Mining is a high-risk business in the best of times, but throw in a pandemic, a national lockdown and questionable government leadership and the risks grow exponentially.
As industry and businesses put increasingly vocal pressure on the government to relax the lockdown and let the country get back to work to avert a meltdown in an already embattled economy, there are surreal moments from key ministers.
The latest example is the laughably strange set of regulations from trade & industry minister Ebrahim Patel, released on Tuesday and outlining in painstaking detail what clothing retailers are permitted to sell.
It’s easy to make jokes about his gazetted list, which allows the sale of “short-sleeved knit tops, where promoted and displayed as worn under cardigans and knitwear”, or “crop bottoms worn with boots and leggings”.
But given the brutal realities for businesses and industries anxious to get back to work and generate revenue after seven weeks of highly restricted personal movement in which the economy ground to a halt, it’s no laughing matter at all.
Is this really what is preoccupying Patel’s mind? Crop bottoms, leggings and boots? The petty minutiae?
Executives are beyond frustrated and are now angry, demanding real steps towards reopening the economy.
Neal Froneman, CEO of Sibanye-Stillwater, the world’s largest supplier of platinum group metals and a major private sector employer in SA, could barely control his temper when talking about the handling of the economy during an interview with Business Day.
He was unsparing in his criticism of the government’s inability to put the national interest ahead of narrow political agendas and interests.
The mining sector has the green light to return to 50% of capacity — a term in the regulations which prompted confusion about whether this was staffing levels or production, adding another element of unnecessary confusion at the worst possible time.
Understandably, the government wants to move cautiously in opening a major sector of the economy and one that employs nearly half a million people, mostly in cramped and dangerous environments like the cages dropping them down shafts and the confines of stopes.
That said, the basic economics of mining dictate that this can be nothing more than a short-term, stopgap measure and underground mines need to return to full staffing levels as quickly as possible.
Froneman made the point numerous times that it would have been easier and less risky for Sibanye to keep its underground mines shut until regulations allowed for full operations.
More than two-thirds of the costs of an underground mine are fixed, meaning whether the mine is operating with half or full staffing complements those costs have to be paid regardless.
Analysts point out that half the employees at work in an underground mine will result in roughly half the normal production. Mines simply cannot cover costs and will operate at a loss, which for marginal mines is enormously risky when they don’t know how quickly they’ll be allowed to ramp up to full production.
Companies like Harmony Gold, AngloGold Ashanti and Sibanye are targeting high-grade areas of their mines to try to generate as much revenue as possible to cover costs and justify the opening of the mines.
This creates a problem if the mines are kept at half capacity for a sustained period. These high-grade areas will be exhausted, leaving the lower-grade areas — and a desperate need for fresh development.
Simply put, SA’s deep-level gold mines cannot be high-graded, a virtual swear word in the industry where the best parts of the ore body are picked out. The optimal way to mine is to blend high- and low-grade areas to get an average grams per tonne so that as much of the ore body can be economically extracted over a longer life with extended employment.
No ore development is taking place and it will be a future cost that mining companies will incur to restore the optimal balance of working areas.
There’s another cost to consider.
The return to work of more than 200,000 people in mining entails a comprehensive health and safety programme, starting at the recall of mineworkers, immediate screening, transport to the operations — needing double the normal number of vehicles to ensure social distancing in buses and taxis — and then comprehensive screening when they arrive at the shafts.
If anyone is suspected of the coronavirus, there’s testing, isolation facilities, quarantine, and fully equipped and staffed mine-owned hospitals and clinics.
Mines have to supply all the protective gear, sanitisers, mass temperature-taking units. Increasingly, the industry wants its own coronavirus testing and laboratories to speed up the delivery of test results to properly manage the pandemic.

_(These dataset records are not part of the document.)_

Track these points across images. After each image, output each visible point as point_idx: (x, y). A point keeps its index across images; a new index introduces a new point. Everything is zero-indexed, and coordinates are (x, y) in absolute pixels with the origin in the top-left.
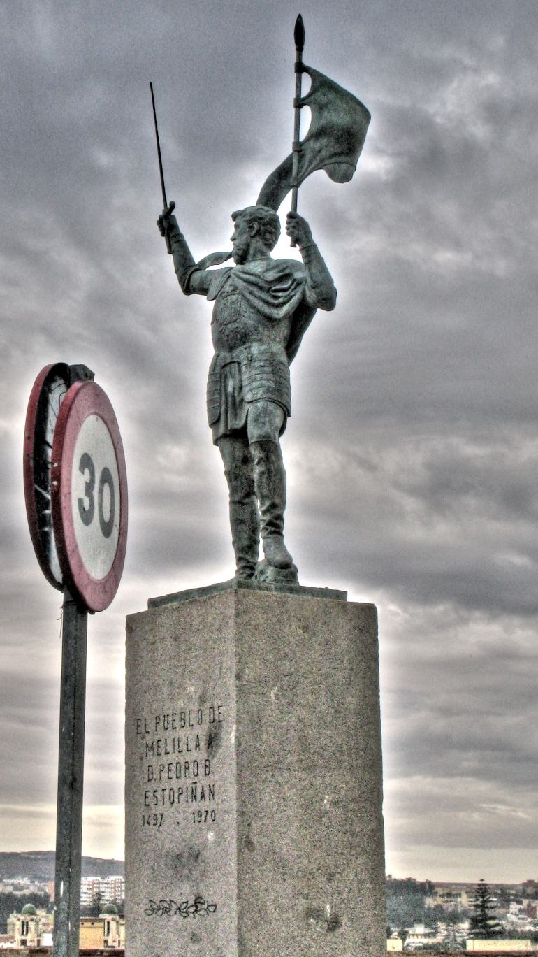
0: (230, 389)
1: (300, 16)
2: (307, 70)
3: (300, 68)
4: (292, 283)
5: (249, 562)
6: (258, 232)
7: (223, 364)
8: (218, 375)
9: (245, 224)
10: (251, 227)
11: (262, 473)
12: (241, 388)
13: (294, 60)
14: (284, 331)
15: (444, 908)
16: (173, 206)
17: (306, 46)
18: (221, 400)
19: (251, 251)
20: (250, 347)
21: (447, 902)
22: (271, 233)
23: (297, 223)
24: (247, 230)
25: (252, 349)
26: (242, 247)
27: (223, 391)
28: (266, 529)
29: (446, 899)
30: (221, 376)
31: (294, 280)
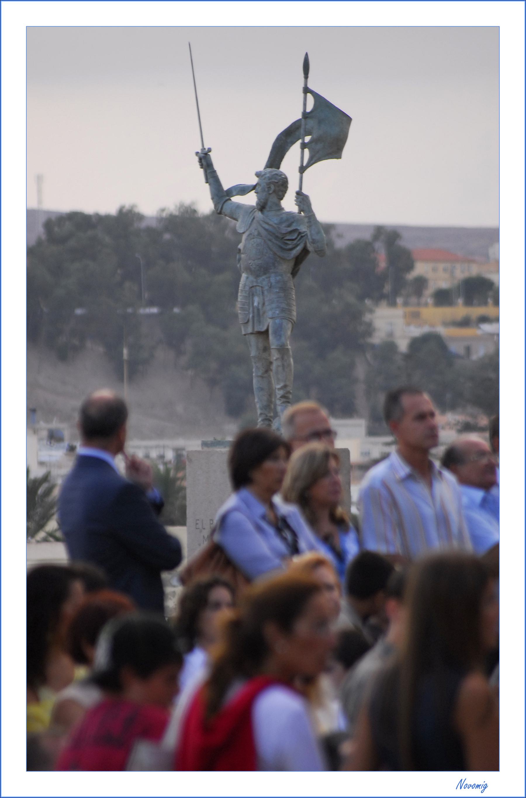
0: (256, 304)
1: (307, 54)
2: (312, 92)
3: (306, 90)
4: (298, 235)
5: (267, 416)
6: (274, 191)
7: (251, 285)
8: (248, 292)
9: (265, 184)
10: (269, 188)
11: (278, 366)
12: (264, 304)
13: (302, 85)
14: (292, 264)
15: (456, 348)
16: (210, 150)
17: (310, 75)
18: (249, 309)
19: (269, 204)
20: (269, 277)
21: (465, 323)
22: (282, 191)
23: (303, 199)
24: (266, 190)
25: (271, 279)
26: (262, 201)
27: (251, 305)
28: (280, 400)
29: (460, 310)
30: (249, 293)
31: (300, 233)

Essentially, this will mean half a million people who will not have to rely on state and private medical facilities.
This process is not something done out of bleeding-heart altruism but from hard-nosed business pragmatism. The state cannot cope and the mines need to return to work as quickly as possible in the safest way.
The unions are quick to jump on any sign of coronavirus, spouting fiery rhetoric about bosses putting profits before lives.
What is the alternative? People remaining in their communities, at risk of infection and not earning a living wage, or going to a place of work where their health is closely watched and with the best possible available medical facilities?